Neuer FWF-SFB unter der Koordination von Prof. Berestycki

06.12.2023

Der Mathematiker Nathanael Berestycki koordiniert den neuen Spezialforschungsbereich „Diskrete Zufallsstrukturen“, in dem Forschende der Universität Wien, der Technischen Universität Wien und der Technischen Universität Graz eng zusammenarbeiten werden.

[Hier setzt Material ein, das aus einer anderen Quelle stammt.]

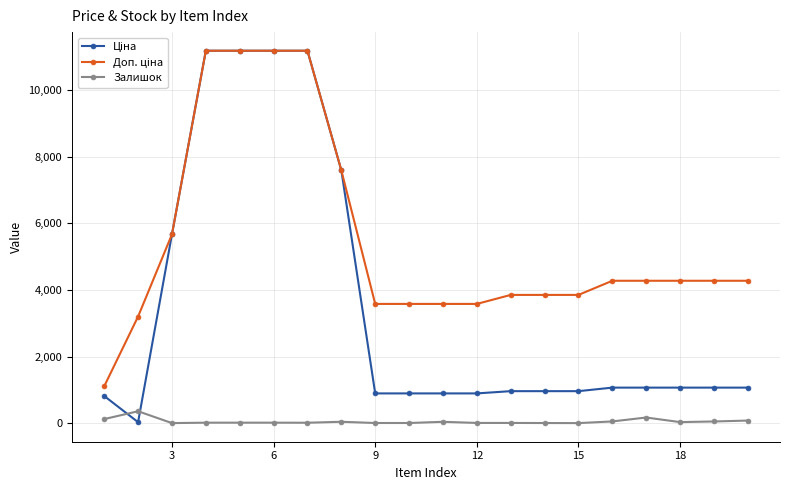

What is the greatest value displayed?

11188.2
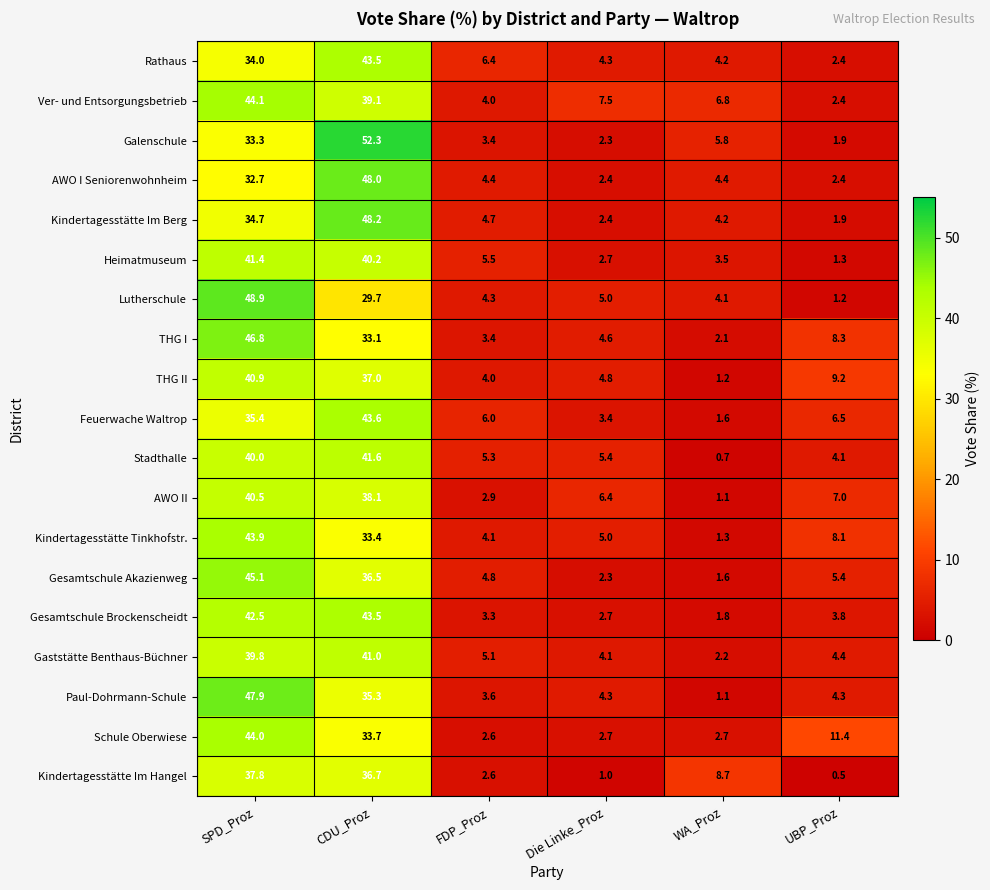

Which series changed the most between SPD_Proz and UBP_Proz?

Lutherschule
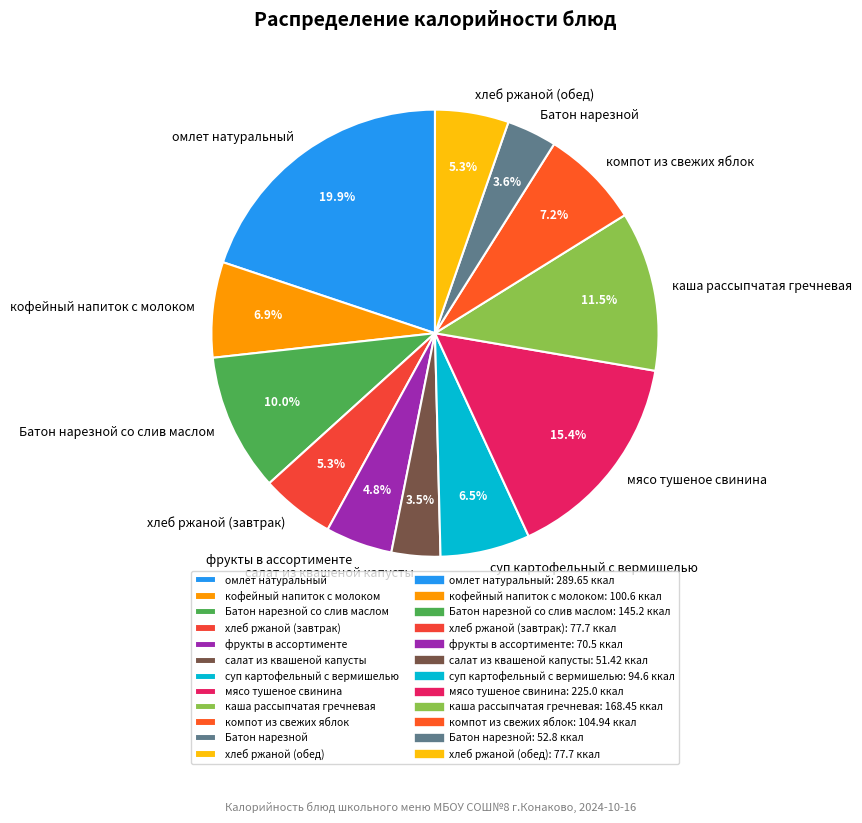

Which slice is the largest?

омлет натуральный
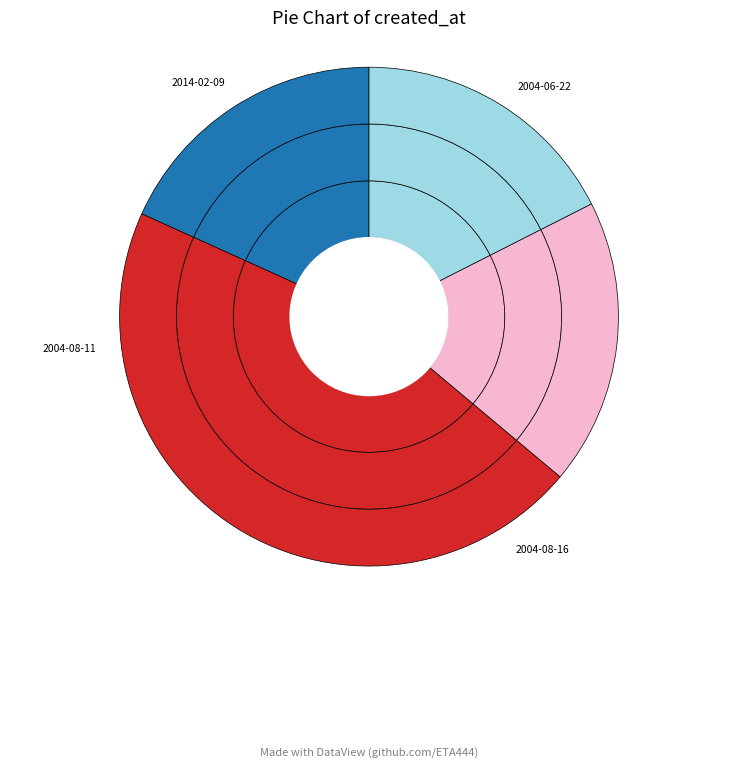

Is there any slice that represents more than half of the pie?

No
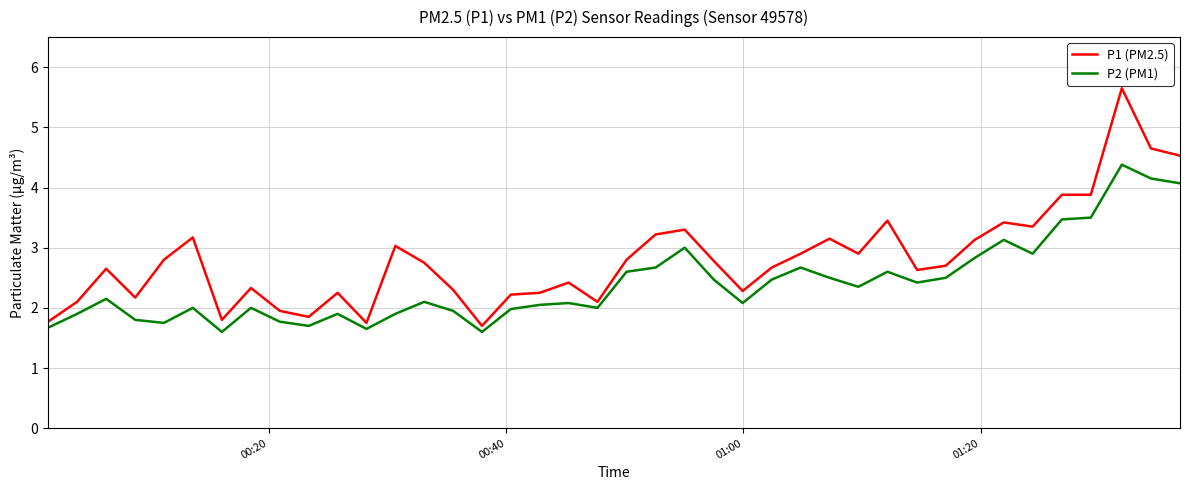

Which series has the widest spread of values?

P1 (PM2.5)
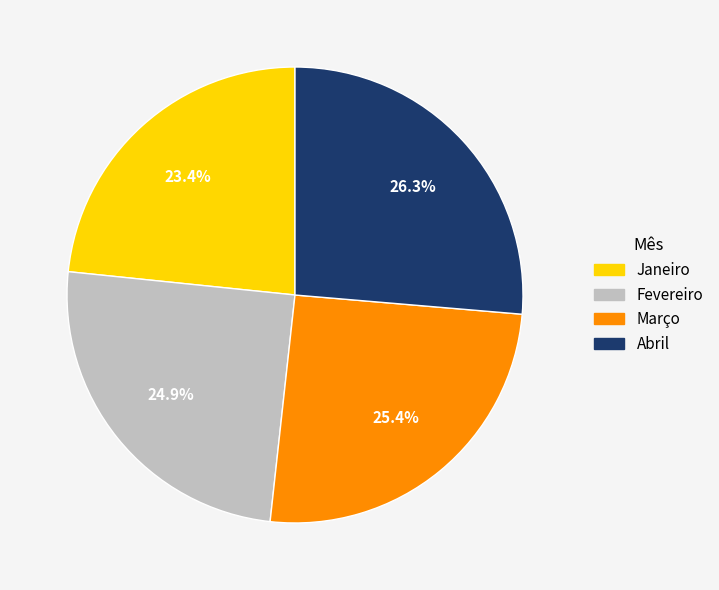

The Janeiro slice represents 23% of the pie. True or false?

True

Koordination: Nathanael Berestycki, Universität Wien
Forschungsnetzwerk: TU Wien (Michael Drmota, Marcin Lis, Benedikt Stufler, Fabio Toninelli), Universität Wien (Ilse Fischer, Christian Krattenthaler), TU Graz (Mihyun Kang)
Fördervolumen: 4,3 Millionen Euro / vier Jahre Laufzeit

Im Zentrum dieses Forschungsnetzwerkes stehen zufällige diskrete Strukturen, die allgegenwärtig in vielen Bereichen der modernen Mathematik, aber auch essenziell für die Beschreibung diverser Phänomene in der mathematischen Physik sind. Sie spielen zum Beispiel eine Schlüsselrolle, um Phasenübergänge zu verstehen, die physikalische Systeme bei abrupten Veränderungen durchmachen – wie Wasser beim Übergang vom flüssigen zum festen Zustand, wenn die Temperatur unter null fällt. Dazu werden in diesem Spezialforschungsbereich verschiedene zweidimensionale Modelle betrachtet, wie das berühmte Dimer Model und planare Graphen. Es werden dabei probabilistische und kombinatorische Sichtweisen vereint, um fundamentale Fragen über diese Modelle zu beantworten. Wie können sie abgezählt werden, entweder exakt oder näherungsweise? Wie kann man ihre Zufallsgeometrie unter geeigneter Skalierung verstehen? Wie kann man die faszinierende Beobachtung erklären, dass die gleichen Strukturen und Gesetzmäßigkeiten in ganz verschiedenen Kontexten immer wieder auftreten? Solche Fragen haben tiefliegende Verbindungen zur mathematischen Physik, von topologischen Phasenübergängen bis hin zur Liouville-Quantengravitation, die untersucht werden.